I trained a ResNet-20 model on cifar-10 dataset with PyTorch and Caffe respectively, and got top1-accuracy around 91.5% for both. However, quite different phenomena is observed, especially during the earliest epochs. On caffe,the earliest epochs are featured with relatively larger testing loss(e.g, several times larger than the training loss). On PyTorch, testing loss and training loss are close all the time. To my knowledge, the phenomena on caffe is rational, because during inference, the Batch Normalization layers’ parameters use a moving average( or so-called global stats), which is not stable and accuracy enough during the earliest epochs. Is it a potential bug that PyTorch forgets to use moving average for inference? or some other reasons?

Do you mean model.eval()?
The dropout and BatchNorm layers have different behaviors during training and inferencing period.

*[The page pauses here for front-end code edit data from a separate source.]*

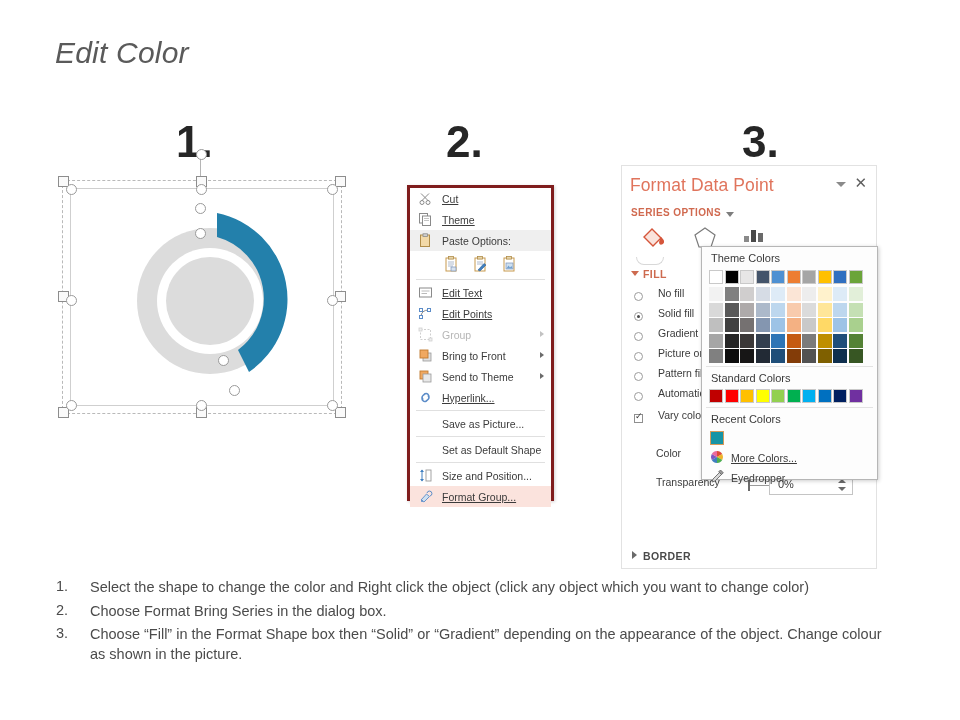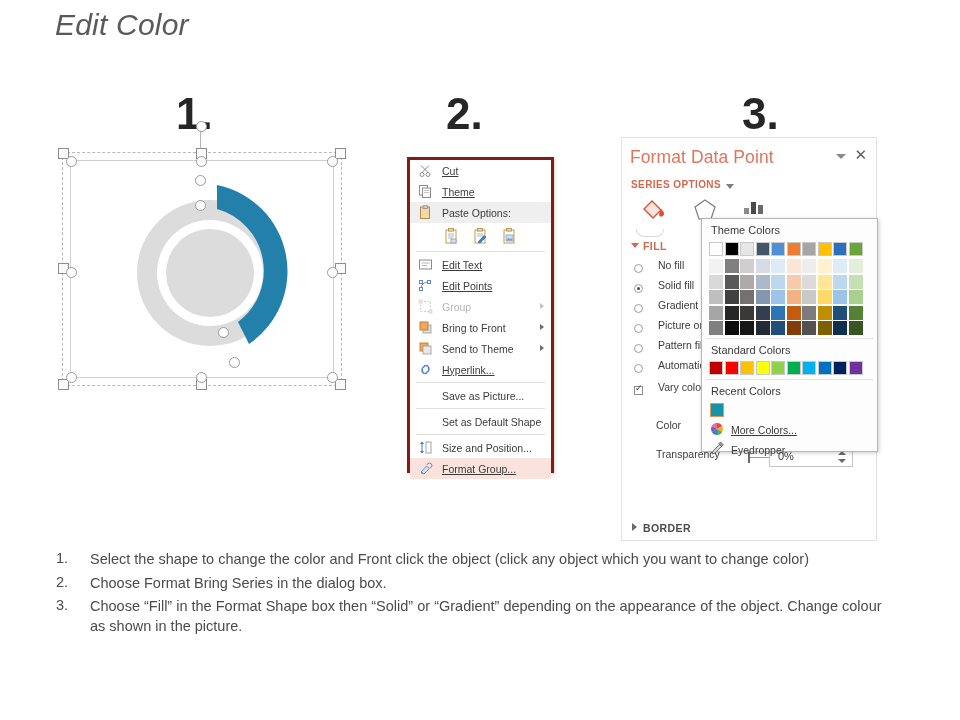--- a/index.html
+++ b/index.html
@@ -1,21 +1,21 @@
 <!DOCTYPE html>
 <html><head>
 <meta charset="utf-8">
 <style>
   html,body{margin:0;padding:0;}
   body{
     width:960px;height:720px;background:#ffffff;
     font-family:"Liberation Sans", sans-serif;
     color:#3c3c3c;overflow:hidden;position:relative;
   }
-  .page{position:absolute;inset:0;}
+  .page{position:absolute;inset:0;margin-top:28px;}
 
   
   .title{
     position:absolute;left:55px;top:8px;
     font-size:30px;font-style:italic;color:#5a5a5a;
     letter-spacing:.2px;font-weight:400;
   }
 
   
   .step-num{
@@ -603,21 +603,21 @@
           <rect x="9" y="1" width="4" height="2.6" fill="#9a9a9a" stroke="#5a5a5a" stroke-width=".7" transform="rotate(45 11 2.3)"></rect>
         </svg>
       </span>
       <span>Eyedropper</span>
     </div>
   </div>
 
   <div class="instr">
     <div class="ins-row">
       <span class="ins-n">1.</span>
-      <span class="ins-t">Select the shape to change the color and Front click the object (click any object which you want to change color)</span>
+      <span class="ins-t">Select the shape to change the color and Right click the object (click any object which you want to change color)</span>
     </div>
     <div class="ins-row">
       <span class="ins-n">2.</span>
       <span class="ins-t">Choose Format Bring Series in the dialog box.</span>
     </div>
     <div class="ins-row">
       <span class="ins-n">3.</span>
       <span class="ins-t">Choose “Fill” in the Format Shape box then “Solid” or “Gradient” depending on the appearance of the object. Change colour as shown in the picture.</span>
     </div>
   </div>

I did use model.eval() during inference, which is supposed to make the BN layers using the global stats.

AFAIK, there are not global stats in inference period in PyTorch, It only uses running mean and running var.

So, is it due to the different setting of mean and var during inference for PyTorch and Caffe?

According to “https://pytorch.org/docs/stable/_modules/torch/nn/modules/batchnorm.html”, it seems that the parameter “track_running_stats” is something similar to “use_global_stats” in caffe. When set to false, it amounts to say that “use_global_stats = false” in both train and test Phase.

However, I think the behavior of batch norm in pytorch and caffe still has some minor differences.

What I would do is to convert pytorch model to caffemodel. Python seems to be hard to use for me.